■ What to work on:
From the line containing "tissue reveals moderate" down to the line containing "image of melanoma" in the records below, reproduce every line exactly, ends included, and omit all others.

---- Task data

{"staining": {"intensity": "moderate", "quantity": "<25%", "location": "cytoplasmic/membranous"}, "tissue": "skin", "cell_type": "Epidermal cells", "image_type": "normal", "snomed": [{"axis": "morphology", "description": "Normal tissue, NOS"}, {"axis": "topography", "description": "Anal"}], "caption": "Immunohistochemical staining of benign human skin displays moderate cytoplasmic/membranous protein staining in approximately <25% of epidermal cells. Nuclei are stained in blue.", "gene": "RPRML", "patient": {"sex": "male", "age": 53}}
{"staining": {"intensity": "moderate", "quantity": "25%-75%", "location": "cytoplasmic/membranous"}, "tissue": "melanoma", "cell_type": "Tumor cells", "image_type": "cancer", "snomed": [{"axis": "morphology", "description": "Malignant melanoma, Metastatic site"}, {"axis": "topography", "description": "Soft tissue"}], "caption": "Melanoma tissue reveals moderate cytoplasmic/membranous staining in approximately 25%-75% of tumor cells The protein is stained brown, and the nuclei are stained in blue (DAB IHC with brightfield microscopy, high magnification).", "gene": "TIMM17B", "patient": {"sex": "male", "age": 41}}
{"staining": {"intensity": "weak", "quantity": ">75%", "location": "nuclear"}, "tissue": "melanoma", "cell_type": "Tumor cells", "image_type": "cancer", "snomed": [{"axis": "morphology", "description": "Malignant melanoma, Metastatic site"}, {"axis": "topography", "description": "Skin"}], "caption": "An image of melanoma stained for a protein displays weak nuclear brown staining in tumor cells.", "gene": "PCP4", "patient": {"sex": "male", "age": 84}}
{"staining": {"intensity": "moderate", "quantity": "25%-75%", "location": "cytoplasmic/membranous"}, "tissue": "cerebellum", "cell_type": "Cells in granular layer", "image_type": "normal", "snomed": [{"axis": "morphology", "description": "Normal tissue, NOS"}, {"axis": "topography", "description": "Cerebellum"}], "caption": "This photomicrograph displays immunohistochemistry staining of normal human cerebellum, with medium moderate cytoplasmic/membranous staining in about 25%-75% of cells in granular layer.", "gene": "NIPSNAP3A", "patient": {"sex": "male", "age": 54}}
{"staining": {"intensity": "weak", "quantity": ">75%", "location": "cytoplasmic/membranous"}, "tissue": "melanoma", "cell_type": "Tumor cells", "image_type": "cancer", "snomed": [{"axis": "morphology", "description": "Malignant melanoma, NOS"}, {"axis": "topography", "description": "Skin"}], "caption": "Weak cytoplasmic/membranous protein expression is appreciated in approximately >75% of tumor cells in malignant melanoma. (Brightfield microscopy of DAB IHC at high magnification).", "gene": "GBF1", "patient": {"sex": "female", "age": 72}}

--------

■ Reply:
{"staining": {"intensity": "moderate", "quantity": "25%-75%", "location": "cytoplasmic/membranous"}, "tissue": "melanoma", "cell_type": "Tumor cells", "image_type": "cancer", "snomed": [{"axis": "morphology", "description": "Malignant melanoma, Metastatic site"}, {"axis": "topography", "description": "Soft tissue"}], "caption": "Melanoma tissue reveals moderate cytoplasmic/membranous staining in approximately 25%-75% of tumor cells The protein is stained brown, and the nuclei are stained in blue (DAB IHC with brightfield microscopy, high magnification).", "gene": "TIMM17B", "patient": {"sex": "male", "age": 41}}
{"staining": {"intensity": "weak", "quantity": ">75%", "location": "nuclear"}, "tissue": "melanoma", "cell_type": "Tumor cells", "image_type": "cancer", "snomed": [{"axis": "morphology", "description": "Malignant melanoma, Metastatic site"}, {"axis": "topography", "description": "Skin"}], "caption": "An image of melanoma stained for a protein displays weak nuclear brown staining in tumor cells.", "gene": "PCP4", "patient": {"sex": "male", "age": 84}}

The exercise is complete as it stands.